[Provided information]:

****************

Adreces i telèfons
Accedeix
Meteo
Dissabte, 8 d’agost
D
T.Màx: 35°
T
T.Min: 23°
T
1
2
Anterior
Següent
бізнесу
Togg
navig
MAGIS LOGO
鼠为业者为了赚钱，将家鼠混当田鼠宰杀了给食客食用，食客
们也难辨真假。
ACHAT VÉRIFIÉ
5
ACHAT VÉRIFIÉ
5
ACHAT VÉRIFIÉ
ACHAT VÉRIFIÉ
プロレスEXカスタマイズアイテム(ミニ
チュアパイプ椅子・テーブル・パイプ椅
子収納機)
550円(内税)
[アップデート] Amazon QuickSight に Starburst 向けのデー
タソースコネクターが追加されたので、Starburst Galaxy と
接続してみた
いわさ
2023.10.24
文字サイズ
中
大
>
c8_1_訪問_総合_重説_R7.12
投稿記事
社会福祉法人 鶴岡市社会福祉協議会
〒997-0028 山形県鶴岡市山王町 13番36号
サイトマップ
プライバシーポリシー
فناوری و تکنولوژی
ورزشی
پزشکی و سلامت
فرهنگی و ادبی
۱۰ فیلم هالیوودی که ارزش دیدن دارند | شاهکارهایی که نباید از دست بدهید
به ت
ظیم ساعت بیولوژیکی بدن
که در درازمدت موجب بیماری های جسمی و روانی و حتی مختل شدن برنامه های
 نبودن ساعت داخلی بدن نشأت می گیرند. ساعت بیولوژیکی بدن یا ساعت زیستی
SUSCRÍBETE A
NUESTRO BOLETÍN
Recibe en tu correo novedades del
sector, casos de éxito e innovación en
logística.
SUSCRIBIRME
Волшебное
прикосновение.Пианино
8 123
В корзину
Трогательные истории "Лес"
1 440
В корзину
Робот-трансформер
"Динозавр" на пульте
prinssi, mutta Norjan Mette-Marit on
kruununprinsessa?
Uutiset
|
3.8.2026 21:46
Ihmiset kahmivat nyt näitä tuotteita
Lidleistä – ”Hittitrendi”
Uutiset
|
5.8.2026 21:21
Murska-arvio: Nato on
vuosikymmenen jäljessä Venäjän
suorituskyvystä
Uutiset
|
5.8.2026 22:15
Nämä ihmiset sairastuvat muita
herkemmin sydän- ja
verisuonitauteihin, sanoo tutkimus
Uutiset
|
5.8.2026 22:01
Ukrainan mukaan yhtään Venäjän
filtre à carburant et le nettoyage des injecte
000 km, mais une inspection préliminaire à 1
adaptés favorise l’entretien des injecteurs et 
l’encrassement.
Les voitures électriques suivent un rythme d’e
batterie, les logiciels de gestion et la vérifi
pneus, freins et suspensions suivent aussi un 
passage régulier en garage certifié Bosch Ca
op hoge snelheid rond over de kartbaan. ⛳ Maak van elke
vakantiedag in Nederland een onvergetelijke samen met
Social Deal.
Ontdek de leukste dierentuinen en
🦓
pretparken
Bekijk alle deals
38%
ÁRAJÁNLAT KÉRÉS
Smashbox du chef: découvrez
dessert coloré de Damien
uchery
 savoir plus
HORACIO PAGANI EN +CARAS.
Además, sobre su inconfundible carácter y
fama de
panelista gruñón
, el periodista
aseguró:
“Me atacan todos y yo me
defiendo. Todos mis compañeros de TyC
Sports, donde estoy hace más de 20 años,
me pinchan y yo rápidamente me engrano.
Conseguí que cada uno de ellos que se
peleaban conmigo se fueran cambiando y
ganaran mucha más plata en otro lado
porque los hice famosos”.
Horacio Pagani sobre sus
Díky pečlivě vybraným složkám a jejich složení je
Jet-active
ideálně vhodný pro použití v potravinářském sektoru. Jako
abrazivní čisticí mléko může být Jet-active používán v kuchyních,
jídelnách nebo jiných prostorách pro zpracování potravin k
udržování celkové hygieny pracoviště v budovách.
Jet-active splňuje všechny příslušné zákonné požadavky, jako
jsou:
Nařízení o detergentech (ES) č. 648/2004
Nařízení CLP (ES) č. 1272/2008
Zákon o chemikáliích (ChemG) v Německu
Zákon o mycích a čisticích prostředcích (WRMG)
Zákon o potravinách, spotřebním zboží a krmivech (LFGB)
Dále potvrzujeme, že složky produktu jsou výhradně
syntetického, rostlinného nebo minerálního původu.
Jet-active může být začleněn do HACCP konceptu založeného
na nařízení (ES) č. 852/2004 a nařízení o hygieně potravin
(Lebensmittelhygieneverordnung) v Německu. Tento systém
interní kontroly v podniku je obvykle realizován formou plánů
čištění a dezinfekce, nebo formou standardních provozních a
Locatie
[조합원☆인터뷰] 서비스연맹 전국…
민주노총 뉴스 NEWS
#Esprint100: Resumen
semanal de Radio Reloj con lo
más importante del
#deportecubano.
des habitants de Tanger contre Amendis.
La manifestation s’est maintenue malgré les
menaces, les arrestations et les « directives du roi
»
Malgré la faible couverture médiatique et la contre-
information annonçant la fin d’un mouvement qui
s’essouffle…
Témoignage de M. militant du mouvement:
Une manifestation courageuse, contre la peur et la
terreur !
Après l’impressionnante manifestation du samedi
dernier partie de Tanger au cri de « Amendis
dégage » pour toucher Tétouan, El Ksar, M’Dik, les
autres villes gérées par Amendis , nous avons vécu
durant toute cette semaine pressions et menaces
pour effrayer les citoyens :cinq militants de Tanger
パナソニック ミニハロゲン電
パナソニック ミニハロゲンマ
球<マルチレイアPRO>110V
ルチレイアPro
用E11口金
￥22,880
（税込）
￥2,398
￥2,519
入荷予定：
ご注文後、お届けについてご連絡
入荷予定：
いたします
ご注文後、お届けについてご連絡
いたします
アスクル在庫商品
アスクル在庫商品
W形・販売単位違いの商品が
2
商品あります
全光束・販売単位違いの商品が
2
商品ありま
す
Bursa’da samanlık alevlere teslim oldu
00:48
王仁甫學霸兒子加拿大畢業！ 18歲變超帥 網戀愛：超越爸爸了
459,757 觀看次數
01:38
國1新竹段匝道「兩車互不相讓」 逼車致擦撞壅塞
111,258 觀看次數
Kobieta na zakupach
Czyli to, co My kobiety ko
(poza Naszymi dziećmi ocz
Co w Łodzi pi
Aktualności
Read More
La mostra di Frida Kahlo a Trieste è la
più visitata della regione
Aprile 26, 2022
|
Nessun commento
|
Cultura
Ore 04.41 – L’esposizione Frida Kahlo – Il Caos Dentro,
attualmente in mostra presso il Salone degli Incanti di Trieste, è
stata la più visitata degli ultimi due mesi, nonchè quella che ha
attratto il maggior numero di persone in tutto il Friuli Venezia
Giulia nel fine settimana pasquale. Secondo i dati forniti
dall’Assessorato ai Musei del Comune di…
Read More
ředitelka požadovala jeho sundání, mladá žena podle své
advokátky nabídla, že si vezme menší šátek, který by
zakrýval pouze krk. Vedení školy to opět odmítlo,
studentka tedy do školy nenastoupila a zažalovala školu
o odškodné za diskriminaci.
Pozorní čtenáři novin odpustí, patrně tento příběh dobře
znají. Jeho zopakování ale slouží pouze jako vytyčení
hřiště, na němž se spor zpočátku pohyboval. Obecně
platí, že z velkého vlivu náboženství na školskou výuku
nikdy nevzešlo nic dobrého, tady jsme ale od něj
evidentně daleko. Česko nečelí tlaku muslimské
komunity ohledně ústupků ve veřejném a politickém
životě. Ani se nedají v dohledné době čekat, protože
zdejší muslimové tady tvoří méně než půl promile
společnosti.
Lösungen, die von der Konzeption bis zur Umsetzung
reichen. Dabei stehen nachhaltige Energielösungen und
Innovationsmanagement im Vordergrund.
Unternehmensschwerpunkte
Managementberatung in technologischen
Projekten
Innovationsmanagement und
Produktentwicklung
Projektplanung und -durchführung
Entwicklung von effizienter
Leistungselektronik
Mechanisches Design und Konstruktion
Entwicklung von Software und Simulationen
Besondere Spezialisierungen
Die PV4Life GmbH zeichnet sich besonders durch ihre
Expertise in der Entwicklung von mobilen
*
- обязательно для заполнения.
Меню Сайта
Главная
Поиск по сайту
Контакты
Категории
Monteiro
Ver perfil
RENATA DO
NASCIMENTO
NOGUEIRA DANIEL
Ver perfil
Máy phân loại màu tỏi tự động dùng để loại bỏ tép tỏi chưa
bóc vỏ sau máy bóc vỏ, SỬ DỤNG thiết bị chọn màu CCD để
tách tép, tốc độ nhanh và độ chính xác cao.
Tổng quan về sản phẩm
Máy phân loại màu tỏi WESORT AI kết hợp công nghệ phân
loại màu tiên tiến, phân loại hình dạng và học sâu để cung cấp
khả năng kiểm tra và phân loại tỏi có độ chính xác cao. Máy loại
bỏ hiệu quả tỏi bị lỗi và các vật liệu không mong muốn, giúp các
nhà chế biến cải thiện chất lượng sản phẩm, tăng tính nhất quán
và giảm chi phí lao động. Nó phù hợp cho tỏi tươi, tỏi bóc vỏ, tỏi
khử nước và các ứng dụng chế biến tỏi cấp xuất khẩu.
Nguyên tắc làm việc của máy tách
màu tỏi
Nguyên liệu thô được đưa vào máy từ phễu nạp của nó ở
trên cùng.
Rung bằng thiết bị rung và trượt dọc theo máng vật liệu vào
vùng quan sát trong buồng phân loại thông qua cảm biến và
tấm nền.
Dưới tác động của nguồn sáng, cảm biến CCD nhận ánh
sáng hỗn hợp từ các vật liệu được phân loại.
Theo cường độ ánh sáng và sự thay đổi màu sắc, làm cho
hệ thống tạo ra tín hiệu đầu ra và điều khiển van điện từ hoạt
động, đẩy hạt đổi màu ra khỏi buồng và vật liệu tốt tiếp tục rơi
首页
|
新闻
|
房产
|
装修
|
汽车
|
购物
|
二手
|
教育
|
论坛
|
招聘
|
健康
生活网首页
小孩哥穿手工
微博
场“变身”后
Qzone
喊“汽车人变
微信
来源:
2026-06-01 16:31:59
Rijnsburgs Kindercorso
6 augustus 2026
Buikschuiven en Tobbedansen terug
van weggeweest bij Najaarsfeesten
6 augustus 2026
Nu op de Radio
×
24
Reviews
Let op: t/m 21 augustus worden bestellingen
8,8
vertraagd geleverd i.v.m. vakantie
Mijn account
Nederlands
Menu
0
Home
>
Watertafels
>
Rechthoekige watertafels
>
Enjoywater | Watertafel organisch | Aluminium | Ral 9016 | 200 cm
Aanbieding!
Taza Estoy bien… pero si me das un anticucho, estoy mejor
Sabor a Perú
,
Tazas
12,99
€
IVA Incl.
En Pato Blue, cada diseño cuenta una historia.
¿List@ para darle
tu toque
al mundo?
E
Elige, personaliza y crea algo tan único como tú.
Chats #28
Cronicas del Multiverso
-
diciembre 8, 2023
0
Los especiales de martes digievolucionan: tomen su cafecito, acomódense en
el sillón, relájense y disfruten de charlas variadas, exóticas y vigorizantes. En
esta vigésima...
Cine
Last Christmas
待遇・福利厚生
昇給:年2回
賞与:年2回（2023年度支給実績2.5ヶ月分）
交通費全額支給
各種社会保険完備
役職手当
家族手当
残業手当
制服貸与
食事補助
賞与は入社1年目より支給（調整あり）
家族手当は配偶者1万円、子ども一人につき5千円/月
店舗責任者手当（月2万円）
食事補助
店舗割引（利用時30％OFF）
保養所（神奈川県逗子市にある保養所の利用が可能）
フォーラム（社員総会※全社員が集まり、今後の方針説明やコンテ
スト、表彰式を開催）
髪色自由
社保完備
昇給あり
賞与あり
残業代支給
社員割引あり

****************

Copy out each line of the items above that contains the string "Trieste". Case counts.

La mostra di Frida Kahlo a Trieste è la
attualmente in mostra presso il Salone degli Incanti di Trieste, è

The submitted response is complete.